---- MATERIAL FOR THE TASK

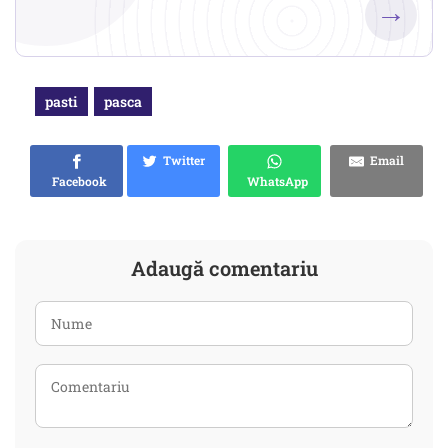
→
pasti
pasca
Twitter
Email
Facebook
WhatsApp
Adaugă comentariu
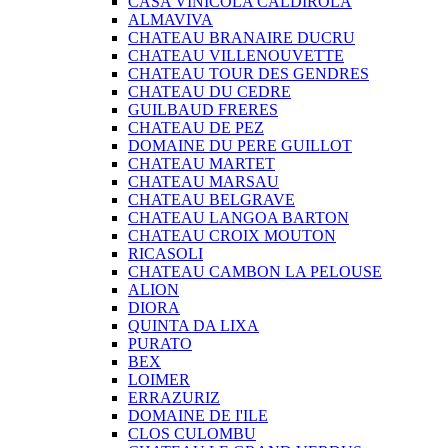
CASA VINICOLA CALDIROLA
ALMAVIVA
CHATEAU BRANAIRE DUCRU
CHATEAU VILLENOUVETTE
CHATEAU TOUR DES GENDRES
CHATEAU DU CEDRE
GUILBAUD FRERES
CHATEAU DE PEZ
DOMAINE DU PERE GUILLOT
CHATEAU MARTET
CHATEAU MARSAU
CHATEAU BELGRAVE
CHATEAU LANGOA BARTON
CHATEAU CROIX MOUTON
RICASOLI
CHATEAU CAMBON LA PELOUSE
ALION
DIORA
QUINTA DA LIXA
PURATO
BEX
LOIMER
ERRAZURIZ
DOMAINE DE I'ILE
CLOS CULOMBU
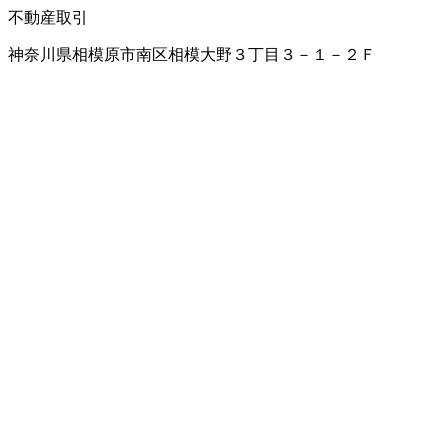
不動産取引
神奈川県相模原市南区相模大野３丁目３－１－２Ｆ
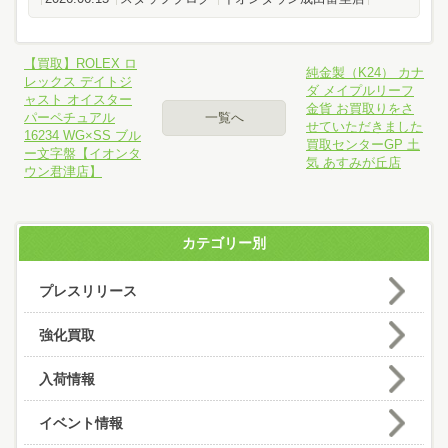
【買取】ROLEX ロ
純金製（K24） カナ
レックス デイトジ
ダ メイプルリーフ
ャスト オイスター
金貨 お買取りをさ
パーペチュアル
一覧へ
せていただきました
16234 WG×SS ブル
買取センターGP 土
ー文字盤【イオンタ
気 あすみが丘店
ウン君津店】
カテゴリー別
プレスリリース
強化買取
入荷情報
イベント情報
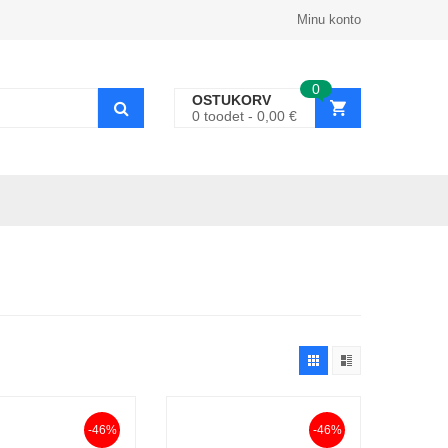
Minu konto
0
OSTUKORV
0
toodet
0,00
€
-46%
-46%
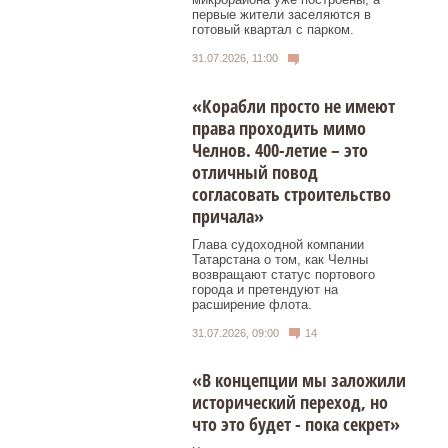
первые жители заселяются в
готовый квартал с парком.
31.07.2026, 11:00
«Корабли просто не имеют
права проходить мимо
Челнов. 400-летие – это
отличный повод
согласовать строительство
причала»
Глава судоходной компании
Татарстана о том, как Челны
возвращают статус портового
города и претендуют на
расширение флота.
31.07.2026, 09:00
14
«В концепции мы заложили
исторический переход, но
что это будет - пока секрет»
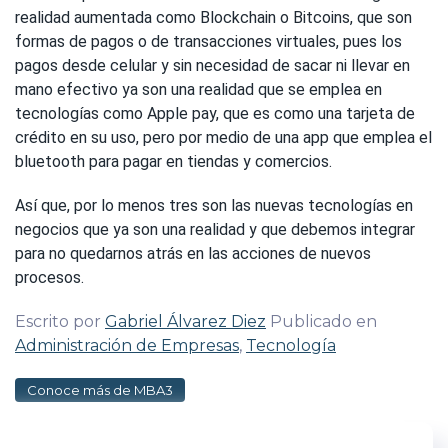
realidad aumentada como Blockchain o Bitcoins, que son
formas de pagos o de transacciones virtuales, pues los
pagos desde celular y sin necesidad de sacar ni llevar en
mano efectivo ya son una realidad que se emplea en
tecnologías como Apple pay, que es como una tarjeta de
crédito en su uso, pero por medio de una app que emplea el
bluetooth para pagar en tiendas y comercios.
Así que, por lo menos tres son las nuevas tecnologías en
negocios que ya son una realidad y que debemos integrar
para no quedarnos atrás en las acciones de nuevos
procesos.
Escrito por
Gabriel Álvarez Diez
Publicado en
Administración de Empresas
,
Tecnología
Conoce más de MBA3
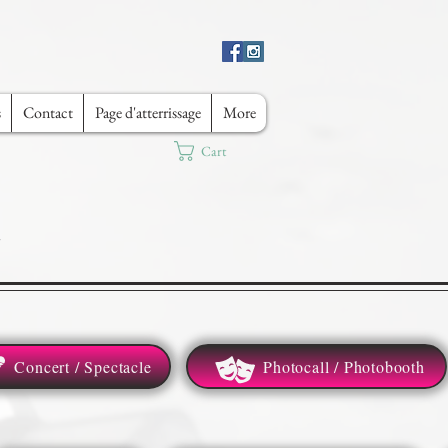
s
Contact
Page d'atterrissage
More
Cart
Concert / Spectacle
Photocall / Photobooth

--------

INSTRUCTIONS TO FOLLOW: Above are records; write out the lines from the one with "31.07.2026, 11:00" down to the one with "Administración de Empresas", exactly, leaving the pictures out.

RESPONSE TO THE EXERCISE:
31.07.2026, 11:00
«Корабли просто не имеют
права проходить мимо
Челнов. 400-летие – это
отличный повод
согласовать строительство
причала»
Глава судоходной компании
Татарстана о том, как Челны
возвращают статус портового
города и претендуют на
расширение флота.
31.07.2026, 09:00
14
«В концепции мы заложили
исторический переход, но
что это будет - пока секрет»
realidad aumentada como Blockchain o Bitcoins, que son
formas de pagos o de transacciones virtuales, pues los
pagos desde celular y sin necesidad de sacar ni llevar en
mano efectivo ya son una realidad que se emplea en
tecnologías como Apple pay, que es como una tarjeta de
crédito en su uso, pero por medio de una app que emplea el
bluetooth para pagar en tiendas y comercios.
Así que, por lo menos tres son las nuevas tecnologías en
negocios que ya son una realidad y que debemos integrar
para no quedarnos atrás en las acciones de nuevos
procesos.
Escrito por
Gabriel Álvarez Diez
Publicado en
Administración de Empresas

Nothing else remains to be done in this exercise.